Lightweight Type Anchors (LWT)
The most common anchor of this class, for smaller vessels, is the "lightweight anchor" (LWT). This anchor is easily recognizable due to the large pivoting fluke areas and the stock being mounted at the crown of the anchor. The most famous of the LWT anchor designs is of course the "Danforth." The "Danforth" name has become synonymous with all lightweight style anchors. So much so, that this entire class of anchors is often referred to as Danforth's regardless of the manufacturer.
The idea behind the Lightweight design was to provide an anchor with good holding characteristics in a small and relatively light weight package that was easy to store aboard a vessel. Richard S. Danforth met this challenge and first tested his original design in 1940.
The design intent was to provide a large fluke surface area relative to the anchor’s weight when compared to other types of anchors. This characteristic of the LWT style anchor provided, when properly set, extremely high holding forces; often to the point where components of the ground tackle system may fail before the anchor drags or breaks out.

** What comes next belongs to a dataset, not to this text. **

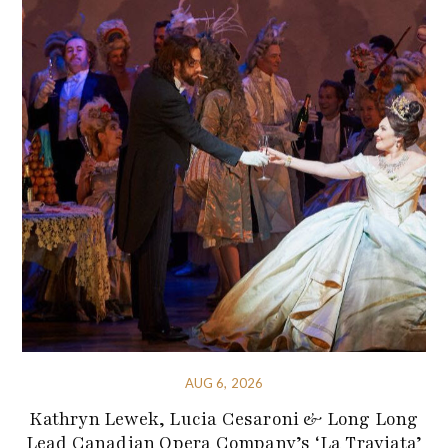
AUG 6, 2026
Kathryn Lewek, Lucia Cesaroni & Long Long
Lead Canadian Opera Company’s ‘La Traviata’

The lightweight’s performance, like most modern day anchors, is solely dependent on its ability to dig into the bottom and remain there. During the manufacturing process the fluke angle is critical to provide the best chance for bottom penetration. For your typical sand bottom, that has been found to be ≈32°.
As a testament to this design, since the original patent expired, it has been copied and manufactured by hundreds of companies worldwide in varying degrees of quality.
The Major Players
"Danforth Anchors" The original, now manufactured by Tie Down Engineering, are well regarded in their ability to provide high holding power in your typical sand or mud bottom. In other bottoms such as grass or kelp, rocks, very hard sand, and clay bottoms they are generally regarded as poor performers due to their inability to set quickly, if at all. The use of Hi-Tensile steel in some models, has also provided additional strength in the critical fluke and shank areas.
"Fortress Anchors" have taken the LWT anchor design to the next level. While the Fortress Anchor is almost indistinguishable from the original Danforth to the untrained eye, Fortress Marine has made a number of significant improvements. The Fortress’ fluke angle can be adjusted to match varying bottom conditions, the tripping palms can be modified to assist in setting, and its construction from aluminum-magnesium alloy offers even greater weight savings without sacrificing strength. The Fortress can also be easily disassembled for easy storage if being carried as a second or storm anchor.
The Pro’s and Con’s
- The "LWT Style" anchor is excellent in normal sand or mud bottoms.
- It is light in weight.
- Inexpensive in relation to other designs.
- Very limited ability to set and hold in rock, grass, hard sand, gravel, or clay bottoms.
- Does not reset quickly and easily in wind or current shifts.
While all anchors will break out given the right conditions, such as during large wind veers or during tidal current changes, the Lightweight is no exception.
Another issue of the LWT anchor is when the vessel overrides a partially buried anchor,the anchor line or chain may foul on the exposed stock preventing the anchor from resetting until cleared.
The Danforth Anchor is available in galvanized steel or galvanized high tensile steel. It is available in sizes from 3.5 pounds (1.6 kg) to 190 pounds (86 kg).
The Fortress Anchor is produced in aluminum alloy only. It is available in sizes from 4 pounds (1.8 kg) to 69 pounds (31.3 kg).